Er berichtete, daß die Vorbereitungen zur Flucht insgesamt zwei Monate und fünf Tage gedauert hätten. Die Gefangenen, die vier verschiedenen politischen Organisationen angehören, hätten keinerlei Hilfe von außen gehabt. Yildirimtürk, der kurzzeitig als Chefredakteur bei der sozialistischen Wochenzeitung 'Halkin Kurtulusu‘ arbeitete, war insgesamt über neun Jahre eingesperrt. Er sei „wie ein Terrorist“ verhaftet und dabei von zwei Schüssen verletzt worden. Nach einer Operation habe man ihn gleich ins Polizeipräsidium gebracht und dort 76 Tage lang immer wieder gefoltert. Seine aufgebrochenen Wunden seien zwischendurch immer wieder „wie bei einem Tier“ vernäht worden. Nach vier Jahren Haft habe er endlich sein Urteil erfahren: insgesamt 155 Jahre Gefängnis nur für seine journalistische Tätigkeit. Es seien ihm einzelne Beiträge in seiner Zeitung aufgerechnet worden, für einen einzigen staatskritischen Beitrag könne es bis zu 56 Jahren Gefängnisstrafe geben. Mustafa Yildirimtürk betonte ausdrücklich, er habe keine Gewalttaten begangen. Dies habe selbst das Gericht in seinem Urteil bestätigt.

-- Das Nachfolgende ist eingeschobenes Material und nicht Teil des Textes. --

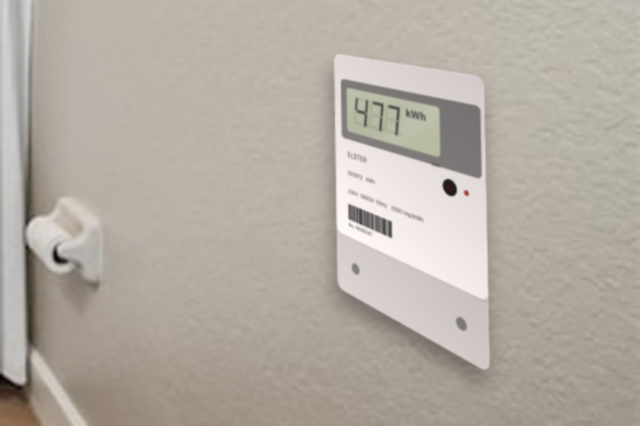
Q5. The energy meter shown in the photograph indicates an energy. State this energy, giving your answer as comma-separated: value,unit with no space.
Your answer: 477,kWh
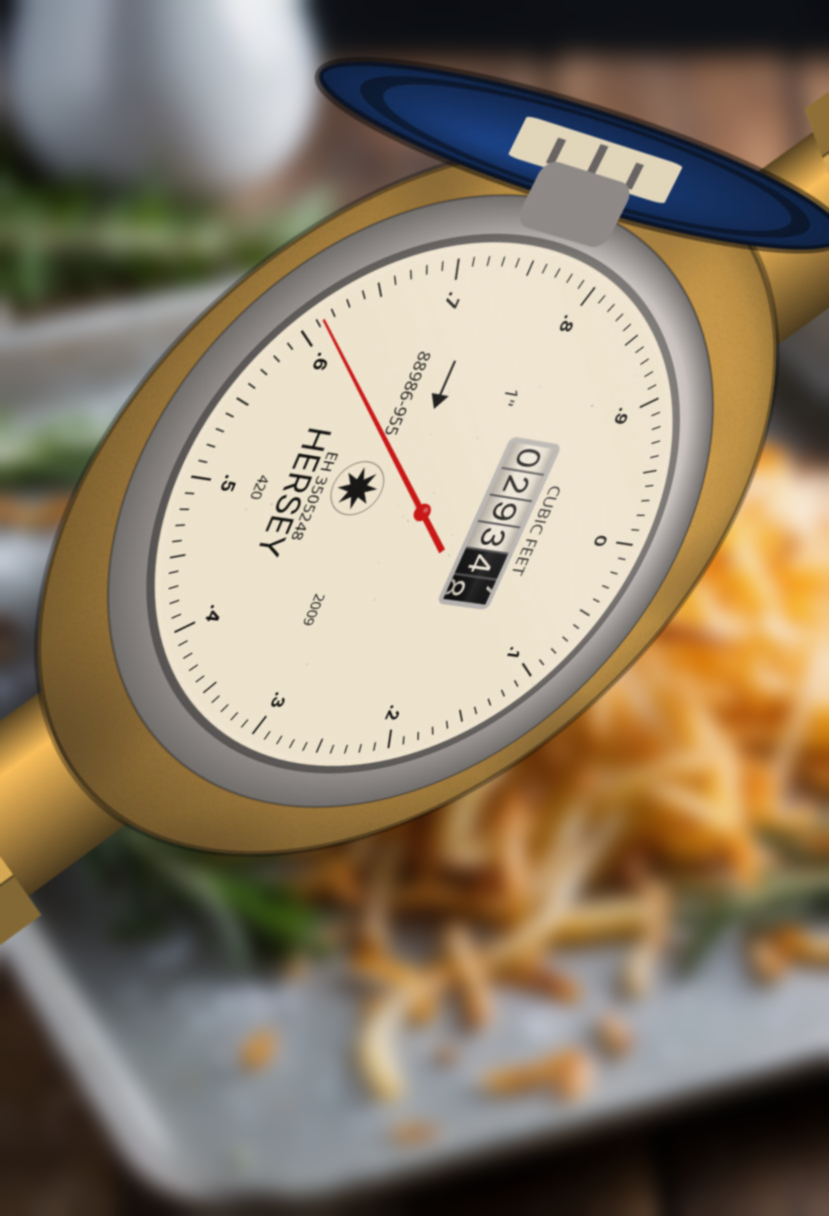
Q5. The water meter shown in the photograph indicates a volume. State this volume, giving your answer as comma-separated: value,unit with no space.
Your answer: 29347.61,ft³
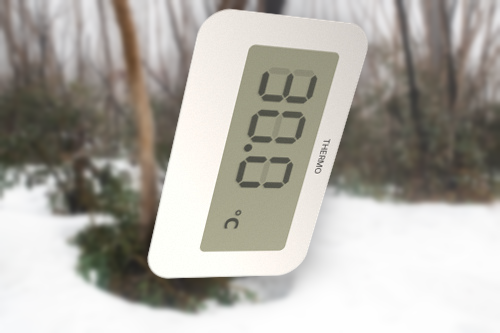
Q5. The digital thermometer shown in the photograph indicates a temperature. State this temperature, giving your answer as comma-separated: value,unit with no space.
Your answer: 30.0,°C
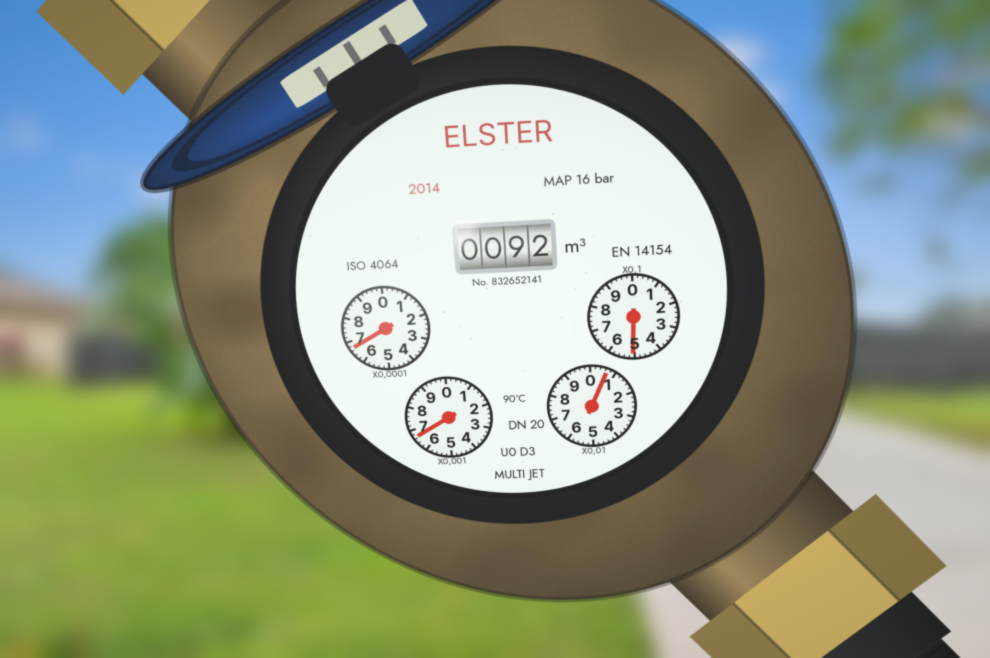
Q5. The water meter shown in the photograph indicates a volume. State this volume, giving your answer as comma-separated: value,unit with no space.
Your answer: 92.5066,m³
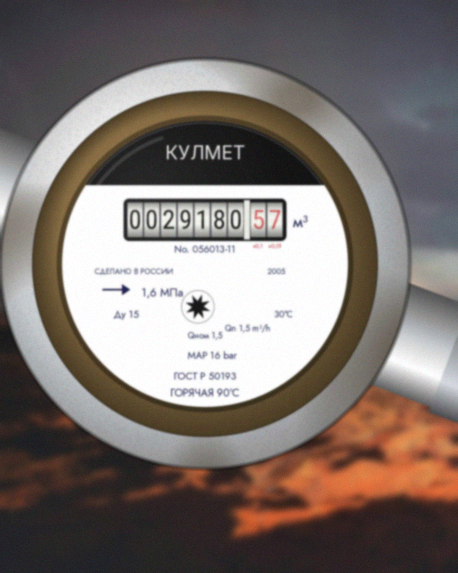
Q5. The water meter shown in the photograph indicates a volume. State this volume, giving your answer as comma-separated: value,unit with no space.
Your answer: 29180.57,m³
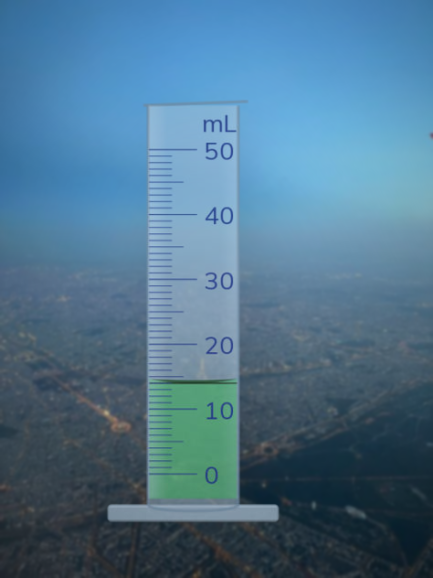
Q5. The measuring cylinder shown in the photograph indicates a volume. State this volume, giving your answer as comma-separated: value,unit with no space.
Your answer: 14,mL
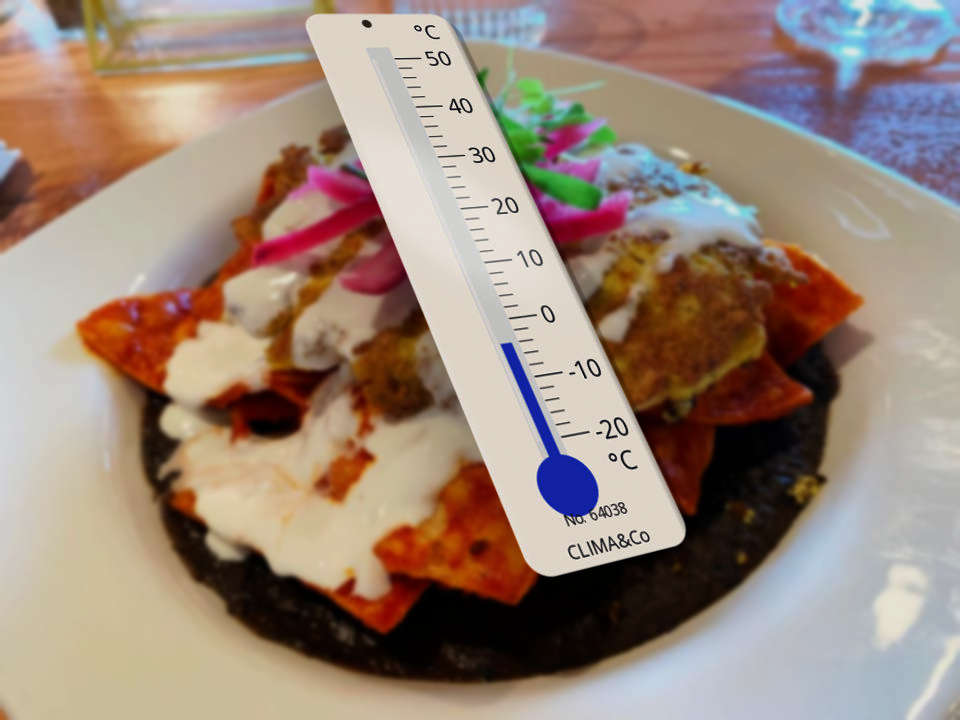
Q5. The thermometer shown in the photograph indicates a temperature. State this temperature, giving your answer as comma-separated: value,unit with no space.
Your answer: -4,°C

Zusätzlich zu dem Bericht von Yildirimtürk legten die Veranstalter eine Sammlung von Fällen vor, in denen Mitarbeiter linker Zeitungen gefoltert und zu jahrhundertelangen Gefängnisstrafen verurteilt worden sind. Sie wiesen darauf hin, daß diese Zeitungen in der Türkei zwar oft nicht verboten seien, aber regelmäßig beschlagnahmt würden und die Redakteure in den Gefängnissen landeten.
Seit Anfang der vergangenen Woche haben deshalb Redakteure und Mitarbeiter von vier linken türkischen Zeitschriften einen unbefristeten Hungerstreik begonnen. Der Streik habe sich auf mehrere Städte ausgeweitet und werde auch von der Schriftstellergewerkschaft und der sozialdemokratischen Volkspartei unterstützt. Yildirimtürk wird in der BRD einen Asylantrag stellen.